I use '/' = 'trunk()' so for me it's jj rebase -d/
T also works, but I have found that / maps to my mental model of a "root" better.
It’s important to remember that you don’t push the megamerge
You absolutely can though! It's not the most common use case, but for something like an operating system fork where you have a whole bunch of patchsets you want to have "active" at the same time it's totally appropriate.
Very neat stack/stage aliases, I've been mostly doing this kind of thing visually in jjui but I'll take them for a spin next time! For restack I've had a rebaseall = ["rebase", "--source", "all:roots(trunk()..@)", "--onto", "trunk()"]… hm, I really don't remember what's with the all: haha.
I've also had this one addparent = ["rebase", "--source", "@", "--onto", "all:@-", "--onto"] for only manually adding a parent to the octomerge, but I haven't really been using it since discovering jjui.
Can someone help me understand how a megamerge workflow is better than working on stacked commits in a linear graph? I suppose if the streams of work are not dependent, a megamerge allows you to work on them simultaneously with less risk of merge conflicts. Is that basically it?

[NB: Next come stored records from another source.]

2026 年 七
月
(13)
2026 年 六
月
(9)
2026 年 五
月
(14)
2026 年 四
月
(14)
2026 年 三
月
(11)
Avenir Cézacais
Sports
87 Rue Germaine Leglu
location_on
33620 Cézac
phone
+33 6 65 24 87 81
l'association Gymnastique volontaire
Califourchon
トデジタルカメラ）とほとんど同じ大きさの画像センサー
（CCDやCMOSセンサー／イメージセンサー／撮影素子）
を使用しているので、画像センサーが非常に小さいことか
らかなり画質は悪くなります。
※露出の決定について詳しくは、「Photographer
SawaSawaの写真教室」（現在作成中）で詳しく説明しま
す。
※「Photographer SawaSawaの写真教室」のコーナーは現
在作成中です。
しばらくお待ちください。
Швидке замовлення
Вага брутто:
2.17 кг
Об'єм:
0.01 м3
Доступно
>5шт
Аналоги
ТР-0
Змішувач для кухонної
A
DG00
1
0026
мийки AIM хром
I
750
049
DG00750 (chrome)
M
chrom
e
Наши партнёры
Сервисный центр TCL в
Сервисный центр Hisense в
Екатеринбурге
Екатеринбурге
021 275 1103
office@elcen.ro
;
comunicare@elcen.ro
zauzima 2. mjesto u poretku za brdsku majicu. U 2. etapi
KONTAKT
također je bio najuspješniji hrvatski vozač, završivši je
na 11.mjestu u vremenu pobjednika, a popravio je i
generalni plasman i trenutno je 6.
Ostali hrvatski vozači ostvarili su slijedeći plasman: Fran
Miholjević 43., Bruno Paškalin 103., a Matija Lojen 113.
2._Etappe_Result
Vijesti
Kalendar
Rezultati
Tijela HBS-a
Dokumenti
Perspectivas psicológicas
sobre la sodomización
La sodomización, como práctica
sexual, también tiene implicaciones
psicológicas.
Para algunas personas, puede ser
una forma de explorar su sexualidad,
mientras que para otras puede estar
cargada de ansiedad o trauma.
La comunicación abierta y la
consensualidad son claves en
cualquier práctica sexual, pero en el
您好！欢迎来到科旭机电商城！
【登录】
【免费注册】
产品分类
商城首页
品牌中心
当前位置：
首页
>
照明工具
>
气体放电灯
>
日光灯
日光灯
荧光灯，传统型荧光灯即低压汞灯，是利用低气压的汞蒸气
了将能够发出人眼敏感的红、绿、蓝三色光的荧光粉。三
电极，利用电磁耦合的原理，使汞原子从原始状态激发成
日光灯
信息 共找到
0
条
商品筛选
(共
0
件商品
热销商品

Yeah that's pretty much it. Megamerges are very helpful when you're working on something and spot an unrelated thing worth fixing. The Git worktree and/or branch switching workflow are too much ceremony for a 10 line patch so either the thing doesn't get done or gets pulled into the current stream where it doesn't belong.

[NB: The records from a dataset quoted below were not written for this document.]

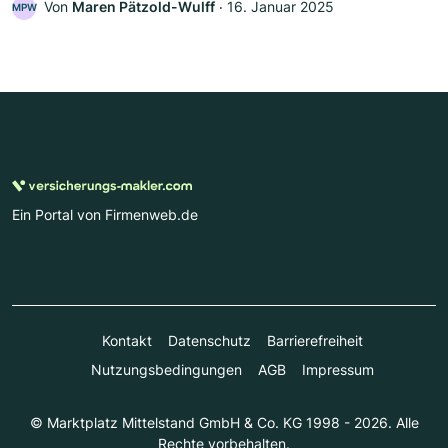
Von
Maren Pätzold-Wulff
‧
16. Januar 2025
MPW
Ein Portal von Firmenweb.de
Kontakt
Datenschutz
Barrierefreiheit
Nutzungsbedingungen
AGB
Impressum
© Marktplatz Mittelstand GmbH & Co. KG 1998 - 2026. Alle
Rechte vorbehalten.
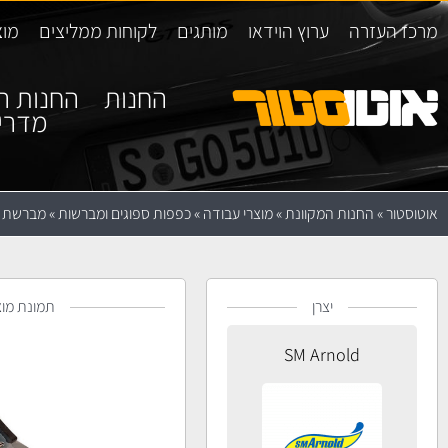
מרכז העזרה
ערוץ הוידאו
מותגים
לקוחות ממליצים
מוצ
החנות
החנות ה
מדרי
אוטוסטור
»
החנות המקוונת
»
מוצרי עבודה
»
כפפות ספוגים ומברשות
»
מברשת לניקוי
יצרן
תמונת מוצ
SM Arnold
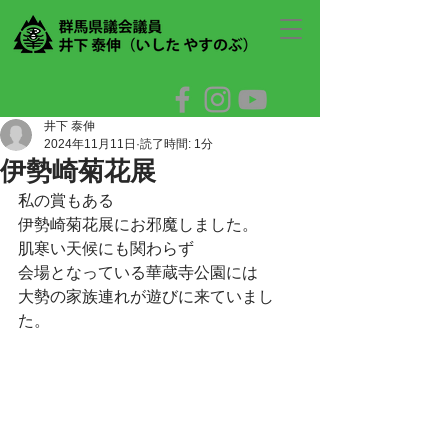
井下 泰伸
2024年11月11日
読了時間: 1分
伊勢崎菊花展
私の賞もある
伊勢崎菊花展にお邪魔しました。
肌寒い天候にも関わらず
会場となっている華蔵寺公園には
大勢の家族連れが遊びに来ていまし
た。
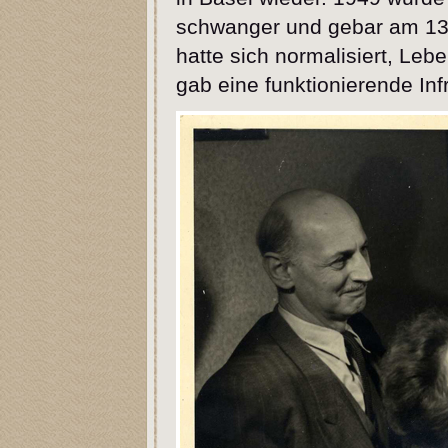
schwanger und gebar am 13.
hatte sich normalisiert, Leb
gab eine funktionierende Infr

The "standard" workflow is to just have a bunch of commits off of main and then rebase as those commits land. Given how good jj is at rebasing, and given the fact that I generally don't want to accidentally couple unrelated streams of work, I'm not sure how much I would gain from a megamerge workflow. Perhaps I'm missing some other benefits, though.
That's interesting, I have been using megamerges in git and I didn't know they had a name already! (I call them "join merges" but "megamerges" is much more descriptive.) I haven't used jj and I wasn't able to understand from the article whether it has some special support for megamerges, or whether it just has a lot of features that just happen to make it reasonably nice to work with megamerges (I think the latter?).

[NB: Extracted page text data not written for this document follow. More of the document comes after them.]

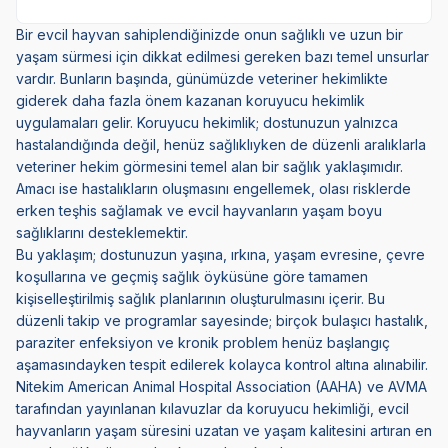
Bir evcil hayvan sahiplendiğinizde onun sağlıklı ve uzun bir
yaşam sürmesi için dikkat edilmesi gereken bazı temel unsurlar
vardır. Bunların başında, günümüzde veteriner hekimlikte
giderek daha fazla önem kazanan koruyucu hekimlik
uygulamaları gelir. Koruyucu hekimlik; dostunuzun yalnızca
hastalandığında değil, henüz sağlıklıyken de düzenli aralıklarla
veteriner hekim görmesini temel alan bir sağlık yaklaşımıdır.
Amacı ise hastalıkların oluşmasını engellemek, olası risklerde
erken teşhis sağlamak ve evcil hayvanların yaşam boyu
sağlıklarını desteklemektir.
Bu yaklaşım; dostunuzun yaşına, ırkına, yaşam evresine, çevre
koşullarına ve geçmiş sağlık öyküsüne göre tamamen
kişiselleştirilmiş sağlık planlarının oluşturulmasını içerir. Bu
düzenli takip ve programlar sayesinde; birçok bulaşıcı hastalık,
paraziter enfeksiyon ve kronik problem henüz başlangıç
aşamasındayken tespit edilerek kolayca kontrol altına alınabilir.
Nitekim American Animal Hospital Association (AAHA) ve AVMA
tarafından yayınlanan kılavuzlar da koruyucu hekimliği, evcil
hayvanların yaşam süresini uzatan ve yaşam kalitesini artıran en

I have been using megamerges in git and I didn't know they had a name already!
I believe git calls them octopus merges, both in the CLI and the docs. The article even mentions the term in passing (although the article draws a distinction, saying that "octopus merges power the entire megamerge workflow", but I don't see a difference; they are one and the same).
I use them all the time in Git; what makes them usable is the wonderful combination of git rebase --interactive --keep-base --rebase-merges --update-refs.
what makes them usable is the wonderful combination of
git rebase --interactive --keep-base --rebase-merges --update-refs.
This is very interesting, thanks! I will give it a try.
Man I just don't get jujtsu at all. The first screenshot in this blog post looks like alien language to me. Like, I read at least 6-10 different blog posts about it over the last 3 months, several different introductions as well as more advanced stuff like this. I don't get it. I don't understand what's happening, why it's happening, or why i would want to use it over git. Maybe I just don't do complicated enough stuff with VCS.
Some context: I work mostly on my own projects or with like 1-2 other people. When I work alone, I push to main or make some prs, and with people I/they make prs, review and merge. I use the git integration in vscode to self-review and commit, and the git cli or more recently lazygit for "more complex" operations (discarding, reverting, merging, stashing).
If anyone wants to try giving me a sort of high-level explanation of jj, I'm all ears.